Records supplied: Begin

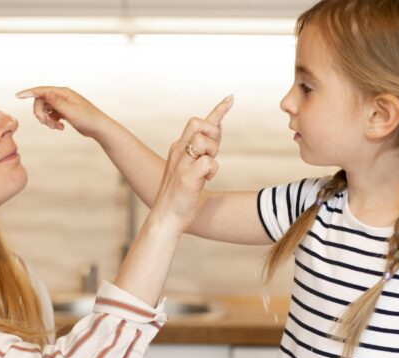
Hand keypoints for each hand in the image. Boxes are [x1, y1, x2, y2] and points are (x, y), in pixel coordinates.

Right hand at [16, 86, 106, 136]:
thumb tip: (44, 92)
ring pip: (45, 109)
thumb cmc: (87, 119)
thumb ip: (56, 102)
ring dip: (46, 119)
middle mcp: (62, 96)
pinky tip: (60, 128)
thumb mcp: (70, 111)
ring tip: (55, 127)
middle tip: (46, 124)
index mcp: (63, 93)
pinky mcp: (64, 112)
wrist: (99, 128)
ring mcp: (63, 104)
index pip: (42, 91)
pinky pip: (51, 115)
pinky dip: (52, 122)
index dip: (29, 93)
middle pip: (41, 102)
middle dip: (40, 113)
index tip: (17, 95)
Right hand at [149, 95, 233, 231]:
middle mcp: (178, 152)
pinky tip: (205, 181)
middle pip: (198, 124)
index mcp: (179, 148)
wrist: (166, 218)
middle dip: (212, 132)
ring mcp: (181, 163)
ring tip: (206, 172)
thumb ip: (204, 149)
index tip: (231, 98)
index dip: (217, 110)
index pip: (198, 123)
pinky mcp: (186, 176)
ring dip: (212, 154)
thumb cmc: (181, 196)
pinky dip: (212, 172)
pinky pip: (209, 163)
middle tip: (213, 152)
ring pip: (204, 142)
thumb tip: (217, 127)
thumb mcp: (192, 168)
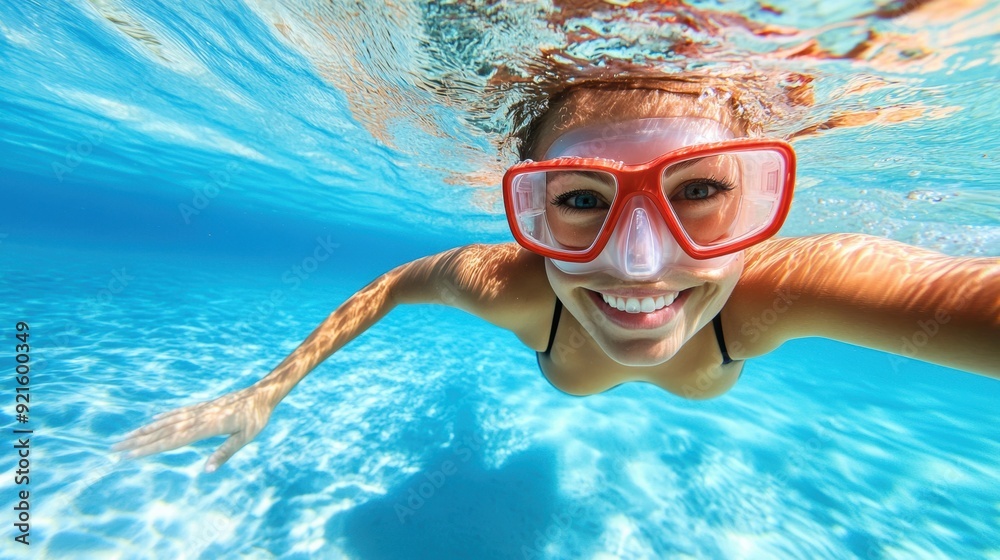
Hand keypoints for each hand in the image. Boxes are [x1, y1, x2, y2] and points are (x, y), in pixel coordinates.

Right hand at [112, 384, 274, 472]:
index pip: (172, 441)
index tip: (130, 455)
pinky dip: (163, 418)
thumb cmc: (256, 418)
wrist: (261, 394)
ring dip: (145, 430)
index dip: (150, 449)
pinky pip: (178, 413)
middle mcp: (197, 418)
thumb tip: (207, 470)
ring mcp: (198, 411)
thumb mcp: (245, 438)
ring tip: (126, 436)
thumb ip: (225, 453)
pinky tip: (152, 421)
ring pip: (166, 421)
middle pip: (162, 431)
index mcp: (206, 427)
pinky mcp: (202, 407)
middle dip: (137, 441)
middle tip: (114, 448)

Records supplied: End

_What you are asked to do_:
Your task is to retype the records above in full and exactly, omitting the pictures.

_Task answer_:
Hand keypoints for each hand in the image. Boxes are [x1, y1, x2, y2] and points are (x, y), in pixel coordinates.

Right hand at [16, 86, 106, 136]:
thumb tip: (44, 92)
ring pip: (45, 109)
thumb cmc: (87, 119)
thumb ip: (56, 102)
ring dip: (46, 119)
middle mcp: (62, 96)
pinky tip: (60, 128)
thumb mcp: (70, 111)
ring tip: (55, 127)
middle tip: (46, 124)
index mcp: (63, 93)
pinky mcp: (64, 112)
wrist: (99, 128)
ring mcp: (63, 104)
index pip: (42, 91)
pinky pip: (51, 115)
pinky dip: (52, 122)
index dip: (29, 93)
middle pip: (41, 102)
middle dip: (40, 113)
index tip: (17, 95)
Right hand at [149, 95, 233, 231]:
middle mcp: (178, 152)
pinky tip: (205, 181)
middle pip: (198, 124)
index mcp: (179, 148)
wrist: (166, 218)
middle dip: (212, 132)
ring mcp: (181, 163)
ring tip: (206, 172)
thumb ip: (204, 149)
index tip: (231, 98)
index dip: (217, 110)
index pip: (198, 123)
pinky mcp: (186, 176)
ring dip: (212, 154)
thumb cmc: (181, 196)
pinky dip: (212, 172)
pinky pip: (209, 163)
middle tip: (213, 152)
ring pip: (204, 142)
thumb tip: (217, 127)
thumb mcp: (192, 168)
Hand keypoints for each hand in the image. Boxes are [x1, y1, x2, y2] and points are (x, y), in pixel coordinates.

Right hand at [112, 384, 274, 472]:
index pip: (172, 441)
index tip: (130, 455)
pinky dip: (163, 418)
thumb cmc: (256, 418)
wrist: (261, 394)
ring dip: (145, 430)
index dip: (150, 449)
pinky pip: (178, 413)
middle mcp: (197, 418)
thumb tip: (207, 470)
ring mcp: (198, 411)
thumb mcp: (245, 438)
ring tip: (126, 436)
thumb ip: (225, 453)
pinky tip: (152, 421)
ring pip: (166, 421)
middle pip: (162, 431)
index mcp: (206, 427)
pinky mcp: (202, 407)
middle dip: (137, 441)
middle tip: (114, 448)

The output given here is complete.